Le vol était parti de Port-Soudan, sur la mer Rouge.
« Pouvoir nous déplacer par avion à travers le Soudan, un vaste pays, va faciliter notre travail », a souligné Mme Brown.
La responsable onusienne, qui doit ensuite se rendre dans la région du Kordofan, a indiqué que l’accès aux villes de Kadougli et Dilling était quasiment impossible avant la récente levée par l’armée du siège imposé par les paramilitaires.
« Nous ne pouvions pas acheminer de fournitures.
Nous avons dû évacuer notre personnel pour sa sécurité », a-t-elle expliqué.
Les livraisons humanitaires n’ont repris que la semaine dernière, avec plus de 50 camions transportant des fournitures essentielles destinées aux intervenants soudanais en première ligne.
Mme Brown a également relayé les inquiétudes croissantes de l’ONU face à l’aggravation de la faim à travers le pays.
« Il est essentiel que le monde comprenne les conséquences de la guerre », a-t-elle insisté, appelant les dirigeants mondiaux à « se concerter pour trouver une solution ».
Conflit au Soudan : le nombre de civils tués a plus que doublé en 2025 (ONU)
Le nombre de civils tués dans le conflit armé qui ravage le Soudan depuis près de trois ans, a plus que doublé en 2025, avec environ 11.300 décès recensés auxquels s’ajoutent les corps non identifiés et les disparus, a indiqué jeudi le Haut-Commissaire de l’ONU aux droits de l’Homme, Volker Türk.

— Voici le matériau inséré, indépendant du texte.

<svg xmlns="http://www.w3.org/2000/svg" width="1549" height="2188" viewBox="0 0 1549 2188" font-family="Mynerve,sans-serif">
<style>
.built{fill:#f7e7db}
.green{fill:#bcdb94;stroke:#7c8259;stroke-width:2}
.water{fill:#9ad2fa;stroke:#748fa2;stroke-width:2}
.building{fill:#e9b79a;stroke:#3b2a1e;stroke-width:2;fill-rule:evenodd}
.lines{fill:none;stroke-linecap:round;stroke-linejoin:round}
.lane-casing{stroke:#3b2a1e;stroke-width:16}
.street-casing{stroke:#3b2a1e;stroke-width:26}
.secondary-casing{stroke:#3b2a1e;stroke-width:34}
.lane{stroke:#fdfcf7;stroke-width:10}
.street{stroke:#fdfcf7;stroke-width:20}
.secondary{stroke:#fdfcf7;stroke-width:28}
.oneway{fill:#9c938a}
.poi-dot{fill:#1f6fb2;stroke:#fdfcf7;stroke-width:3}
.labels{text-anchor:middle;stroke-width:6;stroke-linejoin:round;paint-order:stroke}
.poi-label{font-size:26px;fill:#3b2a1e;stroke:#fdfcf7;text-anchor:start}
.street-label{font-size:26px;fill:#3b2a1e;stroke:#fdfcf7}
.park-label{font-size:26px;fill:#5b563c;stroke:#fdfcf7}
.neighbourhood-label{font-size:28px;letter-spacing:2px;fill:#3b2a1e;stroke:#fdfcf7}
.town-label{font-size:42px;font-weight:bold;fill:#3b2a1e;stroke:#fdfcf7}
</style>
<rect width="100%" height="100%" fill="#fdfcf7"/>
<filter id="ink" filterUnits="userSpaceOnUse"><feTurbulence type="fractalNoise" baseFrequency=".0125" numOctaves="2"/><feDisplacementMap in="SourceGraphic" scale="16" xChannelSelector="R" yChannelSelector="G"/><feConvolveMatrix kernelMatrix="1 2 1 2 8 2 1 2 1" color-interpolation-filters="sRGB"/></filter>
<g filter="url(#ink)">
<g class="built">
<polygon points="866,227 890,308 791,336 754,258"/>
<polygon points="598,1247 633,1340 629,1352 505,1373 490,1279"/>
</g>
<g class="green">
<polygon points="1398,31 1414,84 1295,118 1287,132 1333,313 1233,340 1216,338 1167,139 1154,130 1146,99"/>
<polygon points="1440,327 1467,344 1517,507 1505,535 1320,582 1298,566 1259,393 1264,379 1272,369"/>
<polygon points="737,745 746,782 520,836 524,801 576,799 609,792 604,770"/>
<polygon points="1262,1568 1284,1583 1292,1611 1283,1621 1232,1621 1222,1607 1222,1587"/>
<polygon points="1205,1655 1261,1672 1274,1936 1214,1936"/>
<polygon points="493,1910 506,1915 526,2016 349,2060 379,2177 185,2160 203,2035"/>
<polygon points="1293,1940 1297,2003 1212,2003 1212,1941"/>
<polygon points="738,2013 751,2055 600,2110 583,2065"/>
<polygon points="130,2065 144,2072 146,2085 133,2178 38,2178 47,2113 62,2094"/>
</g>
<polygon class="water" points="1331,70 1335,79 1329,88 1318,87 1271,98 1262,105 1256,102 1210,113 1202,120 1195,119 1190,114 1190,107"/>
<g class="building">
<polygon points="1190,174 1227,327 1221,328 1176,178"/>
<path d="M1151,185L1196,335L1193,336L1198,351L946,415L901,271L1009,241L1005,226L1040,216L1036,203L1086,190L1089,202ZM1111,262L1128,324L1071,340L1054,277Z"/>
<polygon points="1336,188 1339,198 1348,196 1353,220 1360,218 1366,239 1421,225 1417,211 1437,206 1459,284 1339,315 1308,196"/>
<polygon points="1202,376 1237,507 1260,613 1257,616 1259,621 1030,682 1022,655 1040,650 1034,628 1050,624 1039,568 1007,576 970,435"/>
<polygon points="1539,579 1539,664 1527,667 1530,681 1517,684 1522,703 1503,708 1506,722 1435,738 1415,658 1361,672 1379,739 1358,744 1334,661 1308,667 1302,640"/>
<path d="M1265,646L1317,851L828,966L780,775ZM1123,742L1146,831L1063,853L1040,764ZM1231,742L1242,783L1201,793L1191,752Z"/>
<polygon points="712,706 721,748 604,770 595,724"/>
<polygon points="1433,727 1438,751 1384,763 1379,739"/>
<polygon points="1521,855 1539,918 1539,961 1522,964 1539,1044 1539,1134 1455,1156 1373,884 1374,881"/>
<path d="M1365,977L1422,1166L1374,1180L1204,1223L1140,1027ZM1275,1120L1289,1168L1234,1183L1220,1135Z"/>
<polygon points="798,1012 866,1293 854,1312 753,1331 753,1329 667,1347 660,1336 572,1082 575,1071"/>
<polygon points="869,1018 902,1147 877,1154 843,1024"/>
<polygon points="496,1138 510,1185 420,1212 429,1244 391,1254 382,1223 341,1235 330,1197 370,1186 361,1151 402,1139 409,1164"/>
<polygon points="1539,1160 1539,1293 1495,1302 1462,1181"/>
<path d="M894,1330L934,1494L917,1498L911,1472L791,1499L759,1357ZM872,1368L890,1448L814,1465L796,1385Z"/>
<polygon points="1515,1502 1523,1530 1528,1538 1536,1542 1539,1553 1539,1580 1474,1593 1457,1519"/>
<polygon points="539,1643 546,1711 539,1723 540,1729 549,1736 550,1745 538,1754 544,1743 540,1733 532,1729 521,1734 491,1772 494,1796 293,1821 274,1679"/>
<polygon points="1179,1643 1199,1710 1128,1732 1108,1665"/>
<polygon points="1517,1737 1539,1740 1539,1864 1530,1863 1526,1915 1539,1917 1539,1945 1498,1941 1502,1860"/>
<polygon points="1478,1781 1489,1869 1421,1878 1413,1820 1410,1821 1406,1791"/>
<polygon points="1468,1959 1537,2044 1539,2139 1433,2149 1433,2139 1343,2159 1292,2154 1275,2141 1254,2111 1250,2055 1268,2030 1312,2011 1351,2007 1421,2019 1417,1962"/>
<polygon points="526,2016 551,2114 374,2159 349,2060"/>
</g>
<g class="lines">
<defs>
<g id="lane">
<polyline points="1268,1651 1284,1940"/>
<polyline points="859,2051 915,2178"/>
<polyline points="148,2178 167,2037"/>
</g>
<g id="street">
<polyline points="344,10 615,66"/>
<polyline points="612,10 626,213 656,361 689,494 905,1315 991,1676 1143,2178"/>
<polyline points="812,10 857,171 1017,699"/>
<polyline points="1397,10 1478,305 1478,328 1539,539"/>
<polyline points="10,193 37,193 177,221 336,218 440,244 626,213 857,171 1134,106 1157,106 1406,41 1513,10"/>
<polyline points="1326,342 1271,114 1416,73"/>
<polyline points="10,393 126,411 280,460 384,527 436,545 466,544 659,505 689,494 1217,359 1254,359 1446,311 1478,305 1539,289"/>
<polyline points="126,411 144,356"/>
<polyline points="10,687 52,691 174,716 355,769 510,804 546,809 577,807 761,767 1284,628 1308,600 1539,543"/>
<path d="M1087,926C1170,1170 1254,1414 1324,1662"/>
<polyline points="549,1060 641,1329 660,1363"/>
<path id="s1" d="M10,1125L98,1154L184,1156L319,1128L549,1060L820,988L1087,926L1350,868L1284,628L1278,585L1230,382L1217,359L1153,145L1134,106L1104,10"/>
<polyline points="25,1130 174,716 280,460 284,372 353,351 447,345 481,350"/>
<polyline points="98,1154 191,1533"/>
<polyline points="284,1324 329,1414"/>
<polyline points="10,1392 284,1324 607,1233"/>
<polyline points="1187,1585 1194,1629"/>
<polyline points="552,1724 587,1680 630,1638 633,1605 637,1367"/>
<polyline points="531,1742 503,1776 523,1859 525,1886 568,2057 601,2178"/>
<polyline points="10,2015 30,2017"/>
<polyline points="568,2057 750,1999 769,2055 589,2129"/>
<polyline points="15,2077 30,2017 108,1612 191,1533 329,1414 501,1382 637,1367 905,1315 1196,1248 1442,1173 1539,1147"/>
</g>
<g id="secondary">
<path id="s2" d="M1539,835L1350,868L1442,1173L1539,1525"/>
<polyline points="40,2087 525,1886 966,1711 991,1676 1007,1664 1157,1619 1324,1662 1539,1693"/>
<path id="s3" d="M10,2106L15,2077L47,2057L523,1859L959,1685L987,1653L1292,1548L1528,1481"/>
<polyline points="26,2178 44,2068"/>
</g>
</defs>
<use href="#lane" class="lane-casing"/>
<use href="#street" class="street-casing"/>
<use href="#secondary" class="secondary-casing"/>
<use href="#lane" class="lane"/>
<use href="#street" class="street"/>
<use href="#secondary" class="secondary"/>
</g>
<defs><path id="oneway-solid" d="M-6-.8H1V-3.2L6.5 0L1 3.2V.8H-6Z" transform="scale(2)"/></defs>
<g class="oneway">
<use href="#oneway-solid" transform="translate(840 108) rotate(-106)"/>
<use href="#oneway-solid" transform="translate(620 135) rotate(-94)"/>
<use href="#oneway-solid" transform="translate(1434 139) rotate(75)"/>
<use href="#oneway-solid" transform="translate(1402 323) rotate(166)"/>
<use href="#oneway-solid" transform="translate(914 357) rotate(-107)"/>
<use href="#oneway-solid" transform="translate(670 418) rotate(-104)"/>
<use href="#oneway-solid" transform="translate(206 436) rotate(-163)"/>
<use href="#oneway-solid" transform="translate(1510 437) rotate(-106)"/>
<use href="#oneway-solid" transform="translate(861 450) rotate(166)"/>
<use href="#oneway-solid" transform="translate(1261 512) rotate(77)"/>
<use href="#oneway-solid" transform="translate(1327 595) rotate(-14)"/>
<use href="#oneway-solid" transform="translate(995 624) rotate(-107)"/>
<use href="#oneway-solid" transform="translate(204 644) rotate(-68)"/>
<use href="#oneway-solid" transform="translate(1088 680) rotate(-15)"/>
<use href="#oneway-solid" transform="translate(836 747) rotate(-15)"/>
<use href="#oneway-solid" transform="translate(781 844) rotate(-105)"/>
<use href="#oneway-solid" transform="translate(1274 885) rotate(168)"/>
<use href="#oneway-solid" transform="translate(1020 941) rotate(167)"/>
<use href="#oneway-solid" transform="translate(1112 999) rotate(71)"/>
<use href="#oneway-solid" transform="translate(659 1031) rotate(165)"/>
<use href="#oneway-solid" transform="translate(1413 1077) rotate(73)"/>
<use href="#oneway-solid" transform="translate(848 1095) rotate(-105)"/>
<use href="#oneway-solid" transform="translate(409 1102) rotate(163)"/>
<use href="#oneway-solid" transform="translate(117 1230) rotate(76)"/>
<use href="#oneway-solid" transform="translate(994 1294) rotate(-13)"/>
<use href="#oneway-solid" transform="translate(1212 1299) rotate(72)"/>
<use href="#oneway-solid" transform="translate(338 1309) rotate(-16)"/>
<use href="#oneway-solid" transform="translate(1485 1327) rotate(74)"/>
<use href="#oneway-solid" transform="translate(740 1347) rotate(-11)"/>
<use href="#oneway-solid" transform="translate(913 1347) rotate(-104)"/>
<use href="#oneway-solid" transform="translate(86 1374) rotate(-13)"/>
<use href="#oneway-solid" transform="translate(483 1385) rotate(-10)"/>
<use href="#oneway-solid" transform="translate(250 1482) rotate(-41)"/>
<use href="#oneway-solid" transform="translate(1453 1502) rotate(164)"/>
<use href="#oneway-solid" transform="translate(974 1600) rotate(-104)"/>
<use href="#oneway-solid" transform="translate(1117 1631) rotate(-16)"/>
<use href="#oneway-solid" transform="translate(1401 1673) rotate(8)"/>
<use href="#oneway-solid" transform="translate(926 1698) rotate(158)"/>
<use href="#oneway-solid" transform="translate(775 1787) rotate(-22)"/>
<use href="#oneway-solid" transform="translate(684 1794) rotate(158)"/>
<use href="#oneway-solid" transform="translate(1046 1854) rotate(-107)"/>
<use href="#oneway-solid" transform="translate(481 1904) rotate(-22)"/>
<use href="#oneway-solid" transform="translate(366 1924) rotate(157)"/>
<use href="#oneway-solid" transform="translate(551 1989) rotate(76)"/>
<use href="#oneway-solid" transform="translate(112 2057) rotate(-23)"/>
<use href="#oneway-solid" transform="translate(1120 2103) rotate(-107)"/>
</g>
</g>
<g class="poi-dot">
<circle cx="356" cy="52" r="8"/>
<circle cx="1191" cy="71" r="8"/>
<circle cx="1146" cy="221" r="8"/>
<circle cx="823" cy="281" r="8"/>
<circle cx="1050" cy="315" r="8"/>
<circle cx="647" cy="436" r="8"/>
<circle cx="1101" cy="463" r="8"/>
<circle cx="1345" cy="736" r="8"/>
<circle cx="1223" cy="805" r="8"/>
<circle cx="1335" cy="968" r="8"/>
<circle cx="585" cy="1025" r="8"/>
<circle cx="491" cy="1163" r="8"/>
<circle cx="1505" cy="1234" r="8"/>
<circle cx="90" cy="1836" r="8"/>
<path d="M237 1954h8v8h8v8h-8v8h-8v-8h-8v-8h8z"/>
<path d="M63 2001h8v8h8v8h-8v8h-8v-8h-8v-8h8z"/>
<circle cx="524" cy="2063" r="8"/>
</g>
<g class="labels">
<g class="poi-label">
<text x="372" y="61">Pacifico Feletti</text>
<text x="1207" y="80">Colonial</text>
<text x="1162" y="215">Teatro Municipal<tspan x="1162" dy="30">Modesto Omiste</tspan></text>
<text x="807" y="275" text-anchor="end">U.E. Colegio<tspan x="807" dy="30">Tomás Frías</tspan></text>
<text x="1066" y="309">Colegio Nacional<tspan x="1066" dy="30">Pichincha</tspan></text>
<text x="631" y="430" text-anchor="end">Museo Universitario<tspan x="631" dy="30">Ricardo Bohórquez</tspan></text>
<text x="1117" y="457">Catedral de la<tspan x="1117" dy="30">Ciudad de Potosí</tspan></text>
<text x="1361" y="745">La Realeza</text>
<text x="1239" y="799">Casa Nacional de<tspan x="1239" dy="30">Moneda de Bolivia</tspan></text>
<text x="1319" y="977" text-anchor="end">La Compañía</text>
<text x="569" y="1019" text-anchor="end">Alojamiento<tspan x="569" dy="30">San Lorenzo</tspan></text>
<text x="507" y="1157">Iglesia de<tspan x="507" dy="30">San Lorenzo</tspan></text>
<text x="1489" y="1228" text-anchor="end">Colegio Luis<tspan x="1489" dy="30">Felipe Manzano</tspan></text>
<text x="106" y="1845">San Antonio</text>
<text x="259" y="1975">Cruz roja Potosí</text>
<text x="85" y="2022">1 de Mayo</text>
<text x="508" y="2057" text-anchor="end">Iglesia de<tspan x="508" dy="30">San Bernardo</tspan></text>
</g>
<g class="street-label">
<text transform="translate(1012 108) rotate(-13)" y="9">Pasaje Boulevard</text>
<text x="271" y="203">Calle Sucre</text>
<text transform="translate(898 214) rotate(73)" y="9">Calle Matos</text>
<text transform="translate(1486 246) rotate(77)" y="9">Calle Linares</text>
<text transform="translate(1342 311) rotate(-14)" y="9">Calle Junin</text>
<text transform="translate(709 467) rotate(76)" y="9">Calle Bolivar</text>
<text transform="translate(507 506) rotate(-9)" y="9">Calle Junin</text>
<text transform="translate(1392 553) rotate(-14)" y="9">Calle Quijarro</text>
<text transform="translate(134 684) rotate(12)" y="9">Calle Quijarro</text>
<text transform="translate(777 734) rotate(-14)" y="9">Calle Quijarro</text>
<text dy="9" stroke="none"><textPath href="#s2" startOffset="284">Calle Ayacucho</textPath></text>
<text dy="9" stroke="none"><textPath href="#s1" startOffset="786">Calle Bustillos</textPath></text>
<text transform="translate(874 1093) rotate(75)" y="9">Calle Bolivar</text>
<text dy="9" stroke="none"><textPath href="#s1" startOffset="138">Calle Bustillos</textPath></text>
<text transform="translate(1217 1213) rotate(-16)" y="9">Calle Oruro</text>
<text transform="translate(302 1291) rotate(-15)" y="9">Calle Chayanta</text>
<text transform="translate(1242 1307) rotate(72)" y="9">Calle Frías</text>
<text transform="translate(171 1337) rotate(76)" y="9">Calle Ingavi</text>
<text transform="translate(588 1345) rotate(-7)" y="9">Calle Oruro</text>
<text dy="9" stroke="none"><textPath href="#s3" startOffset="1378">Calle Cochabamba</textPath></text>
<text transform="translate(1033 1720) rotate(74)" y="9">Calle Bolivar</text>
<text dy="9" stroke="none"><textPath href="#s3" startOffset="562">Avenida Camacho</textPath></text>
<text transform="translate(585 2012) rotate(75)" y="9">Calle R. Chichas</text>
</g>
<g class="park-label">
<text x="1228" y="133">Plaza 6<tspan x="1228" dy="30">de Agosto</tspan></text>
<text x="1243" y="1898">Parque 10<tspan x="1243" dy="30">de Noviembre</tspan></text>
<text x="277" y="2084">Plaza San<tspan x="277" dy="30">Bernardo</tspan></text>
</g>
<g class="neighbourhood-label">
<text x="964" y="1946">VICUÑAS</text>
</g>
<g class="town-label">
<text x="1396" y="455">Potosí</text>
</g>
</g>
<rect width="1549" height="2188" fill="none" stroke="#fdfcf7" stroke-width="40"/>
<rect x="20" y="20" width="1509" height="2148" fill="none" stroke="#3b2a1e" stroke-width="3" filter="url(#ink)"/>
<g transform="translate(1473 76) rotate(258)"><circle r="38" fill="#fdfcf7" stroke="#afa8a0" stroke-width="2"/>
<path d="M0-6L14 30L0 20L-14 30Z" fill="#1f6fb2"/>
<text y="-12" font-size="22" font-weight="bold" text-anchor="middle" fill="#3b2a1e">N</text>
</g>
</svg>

L’année 2025 a connu « une augmentation de plus de deux fois et demi du nombre de civils tués comparé à l’année précédente », sans compter les disparus et les corps non identifiés, a dit Volker Türk devant le Conseil des droits de l’Homme réuni à Genève.

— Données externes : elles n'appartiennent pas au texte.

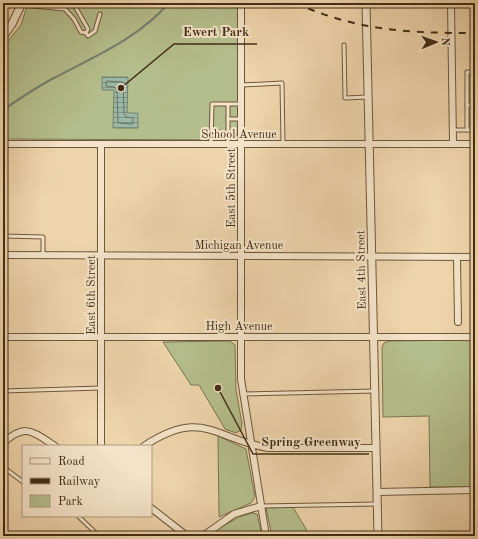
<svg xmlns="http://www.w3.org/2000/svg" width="478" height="539" font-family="'Old Standard TT',serif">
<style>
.park{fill:#b4be8c;stroke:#7b7650}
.water{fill:url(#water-rules);stroke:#76806d}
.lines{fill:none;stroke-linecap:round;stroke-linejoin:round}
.shore{stroke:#6e725e;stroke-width:1}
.stream{stroke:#76806d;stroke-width:2}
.service-casing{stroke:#6d573a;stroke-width:5}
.minor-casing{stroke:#6d573a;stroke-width:8}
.tertiary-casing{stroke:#6d573a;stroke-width:9}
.service{stroke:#f4e3c8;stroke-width:3}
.minor{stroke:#f4e3c8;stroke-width:6}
.tertiary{stroke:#f4e3c8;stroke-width:7}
.rail{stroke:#422d15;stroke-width:2;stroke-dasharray:7 7;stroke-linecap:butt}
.labels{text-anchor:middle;stroke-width:4;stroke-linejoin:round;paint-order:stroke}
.street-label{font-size:12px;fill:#422d15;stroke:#f4e3c8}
.leader{fill:none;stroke:#422d15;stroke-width:1.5}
.callout-dot{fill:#422d15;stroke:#f4e3c8;stroke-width:1.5}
.callout-label{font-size:13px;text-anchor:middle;font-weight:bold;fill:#422d15;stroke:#f4e3c8;stroke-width:4;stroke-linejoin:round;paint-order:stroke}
</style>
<defs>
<pattern id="water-rules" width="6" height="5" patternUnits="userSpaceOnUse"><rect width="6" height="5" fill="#99b8a7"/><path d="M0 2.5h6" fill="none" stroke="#7e9687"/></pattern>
</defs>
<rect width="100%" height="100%" fill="#eed4ab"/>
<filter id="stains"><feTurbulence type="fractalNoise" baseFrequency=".005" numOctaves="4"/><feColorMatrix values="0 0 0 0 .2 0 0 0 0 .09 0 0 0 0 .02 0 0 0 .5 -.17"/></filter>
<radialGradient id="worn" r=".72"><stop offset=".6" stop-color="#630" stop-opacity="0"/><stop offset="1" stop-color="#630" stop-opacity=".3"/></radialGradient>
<g class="park">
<path d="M28,3h210v127l-2,7 -6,3 -227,-1v-92l18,-22z"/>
<path d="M475,340v147h-45l-1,-71 -46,1 -1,-70 2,-4 5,-2z"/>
<path d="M230,341l5,4 1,45 6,34 -1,6 -5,3 -11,-4 -26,-44h-8l-28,-43z"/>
<path d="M218,436l28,13 9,48 -4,6 -32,14z"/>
<path d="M293,507l17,29h-38l-6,-28z"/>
<path d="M252,513l5,1 5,22h-41l-5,-6 23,-13z"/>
</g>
<path class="water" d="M102,77h26l-1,36h11v15h-25l1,-38h-12z"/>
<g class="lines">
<path class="shore" d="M108,81l15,1 1,31 2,4 7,1v6l-15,-1 -1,-33 -3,-3 -8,-1v-4z"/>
<path class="stream" d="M3,110c16,-11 32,-22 49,-31 43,-23 84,-39 117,-76"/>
<g class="service-casing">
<g id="service">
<path d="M22,5l43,4 9,10 7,13 5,1 2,-4 -12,-21 -5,-5"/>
<path d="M86,33l2,3 7,-5 5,-17"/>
<path d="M344,45l1,53 23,-1"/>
<path d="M475,72h-8v33h8"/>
<path d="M242,85l40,-2 1,60"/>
<path d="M228,105v39"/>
<path d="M467,105v25"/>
<path d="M228,119h12"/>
<path d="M453,130h22"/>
<path d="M211,144l1,-40h28"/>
<path d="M3,236l40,1v18"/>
<path d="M3,391l98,-3"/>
<path d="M242,394l133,-3"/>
<path d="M3,467l20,15"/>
<path d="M261,506l116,-2"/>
<path d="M78,516l21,20"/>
</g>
</g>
<g class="minor-casing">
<g id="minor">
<path d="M241,3v376l25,157"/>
<path d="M451,3l2,141"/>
<path d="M3,144h472"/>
<path d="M3,255l472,2"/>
<path d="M457,258l1,64"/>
<path d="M3,337h472"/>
<path d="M3,443c22,-20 29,-12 52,3"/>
<path d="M101,446v-302"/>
<path d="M144,446c58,-38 69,-8 124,2h108"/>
<path d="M377,492l98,-2"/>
<path d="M151,508l36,28"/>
<path d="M203,536l31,-22 27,-8"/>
</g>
</g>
<g class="tertiary-casing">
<g id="tertiary">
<path d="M366,3l12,533"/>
<path d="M3,37l9,-13 10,-21"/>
</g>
</g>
<use href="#service" class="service"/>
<use href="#minor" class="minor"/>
<use href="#tertiary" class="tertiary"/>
<path class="rail" d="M295,3c64,28 111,30 180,30"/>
</g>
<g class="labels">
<g class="street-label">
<text x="239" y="138">School Avenue</text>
<text transform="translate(231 188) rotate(-90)" y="4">East 5th Street</text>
<text x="239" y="249">Michigan Avenue</text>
<text transform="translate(361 270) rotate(-91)" y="4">East 4th Street</text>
<text transform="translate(91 295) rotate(-90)" y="4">East 6th Street</text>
<text x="239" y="330">High Avenue</text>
</g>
</g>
<path class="leader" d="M121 88L174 44H257M218 388L253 454H369"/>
<g class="callout-dot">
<circle cx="121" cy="88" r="4"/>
<circle cx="218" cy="388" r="4"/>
</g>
<g class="callout-label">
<text x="216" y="36">Ewert Park</text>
<text x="311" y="446">Spring Greenway</text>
</g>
<rect width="478" height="539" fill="none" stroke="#eed4ab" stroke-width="16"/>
<rect x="4" y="4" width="470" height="531" fill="none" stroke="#422d15" stroke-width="2"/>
<rect x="8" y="8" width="462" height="523" fill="none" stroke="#422d15"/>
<rect x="22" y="445" width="130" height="72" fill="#f4e3c8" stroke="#ad9a80"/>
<rect x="30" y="458" width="20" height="6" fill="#f4e3c8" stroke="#ad9a80"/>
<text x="58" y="465" font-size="12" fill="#422d15">Road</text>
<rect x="30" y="478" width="20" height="6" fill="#422d15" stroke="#ad9a80"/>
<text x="58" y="485" font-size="12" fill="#422d15">Railway</text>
<rect x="30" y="495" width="20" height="12" fill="#b4be8c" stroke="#ad9a80"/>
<text x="58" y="505" font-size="12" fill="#422d15">Park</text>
<g transform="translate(436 42) rotate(88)" stroke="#f4e3c8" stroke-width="3" paint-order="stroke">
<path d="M0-3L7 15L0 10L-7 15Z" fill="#422d15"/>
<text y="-6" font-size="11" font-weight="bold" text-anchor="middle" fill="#422d15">N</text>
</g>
<rect width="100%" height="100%" filter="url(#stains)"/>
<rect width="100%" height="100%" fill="url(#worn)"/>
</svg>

Les combats entre l’armée et les Forces de soutien rapide (FSR) se sont intensifiés l’an dernier avec un recours accru aux drones de longue portée et des bombardements touchant « des écoles, des hôpitaux ou des lieux de culte » dans les zones peuplées, a-t-il déploré.
Le Haut commissaire a notamment pointé « le carnage » perpétré au Darfour par les FSR en avril 2025 lors de leur assaut sur le camp de déplacés de Zam Zam, puis en octobre 2025 lors de leur offensive sur El Fasher, dernier bastion de l’armée dans cette vaste région de l’ouest.
M. Türk a aussi pointé « l’inquiétante escalade des frappes de drones et des blocus » imposés par les FSR au Kordofan, région voisine du Darfour désormais au cœur des combats.
Depuis le 1er janvier, ces attaques ont tué ou blessé près de 600 civils, a-t-il dit.
Les drones des FSR ont visé « des infrastructures vitales, notamment des centrales électriques, des barrages et des dépôts de carburant », aggravant les conditions de vie des civils.
En même temps, « les attaques ciblées contre le personnel de santé, (…) les convois humanitaires et les approvisionnements alimentaires –tous protégés en Droit international– coupent les dernières bouées de sauvetage et aggravent l’une des crises humanitaires les plus graves au monde », a-t-il déploré.